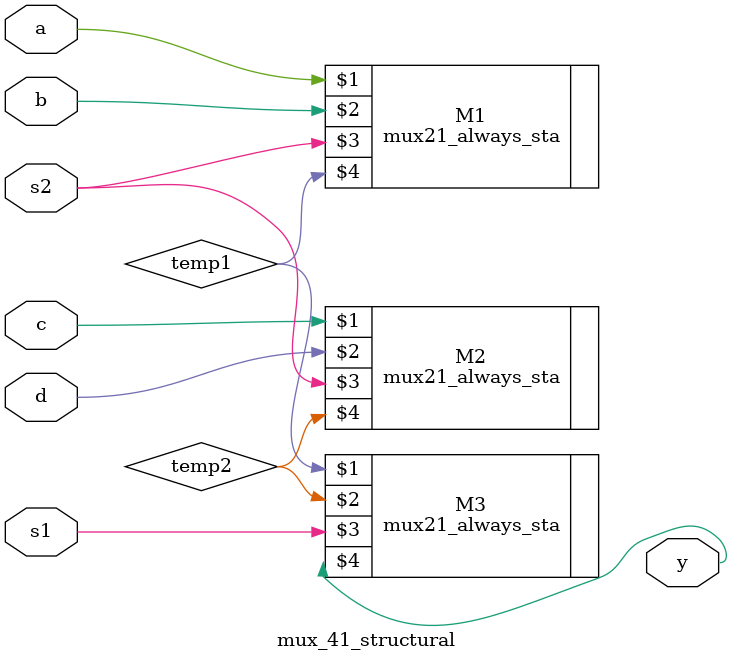
<source format=v>
module mux_41_structural(a,b,c,d,s1,s2,y);
    input a,b,c,d;
    input s1,s2;
    output y;
    wire temp1, temp2 ;


mux21_always_sta M1(a,b,s2,temp1);
mux21_always_sta M2(c,d,s2,temp2);
mux21_always_sta M3(temp1,temp2,s1,y);


endmodule

</source>
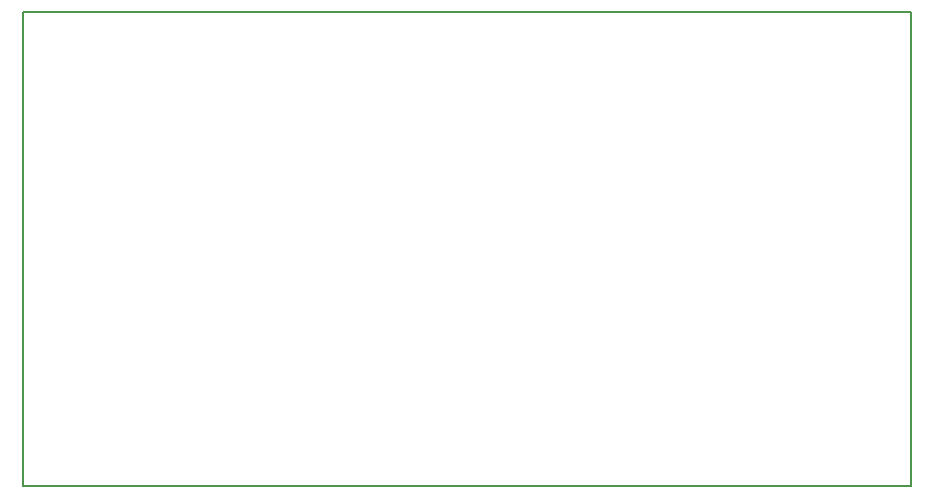
<source format=gbp>
%TF.GenerationSoftware,KiCad,Pcbnew,5.0.2+dfsg1-1*%
%TF.CreationDate,2022-03-26T23:48:49+09:00*%
%TF.ProjectId,pwm-esc,70776d2d-6573-4632-9e6b-696361645f70,rev?*%
%TF.SameCoordinates,Original*%
%TF.FileFunction,Paste,Bot*%
%TF.FilePolarity,Positive*%
%FSLAX46Y46*%
G04 Gerber Fmt 4.6, Leading zero omitted, Abs format (unit mm)*
G04 Created by KiCad (PCBNEW 5.0.2+dfsg1-1) date Sat 26 Mar 2022 11:48:49 PM JST*
%MOMM*%
%LPD*%
G01*
G04 APERTURE LIST*
%ADD10C,0.150000*%
G04 APERTURE END LIST*
D10*
X109728000Y-121920000D02*
X109728000Y-81788000D01*
X184912000Y-121920000D02*
X109728000Y-121920000D01*
X184912000Y-81788000D02*
X184912000Y-121920000D01*
X109728000Y-81788000D02*
X184912000Y-81788000D01*
M02*

</source>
★ ★ ★ ★
▶ [TASK GOAL]
Go through the entries line by line and count those with "LIST". Give only the count.

▶ [OUTPUT BELOW]
2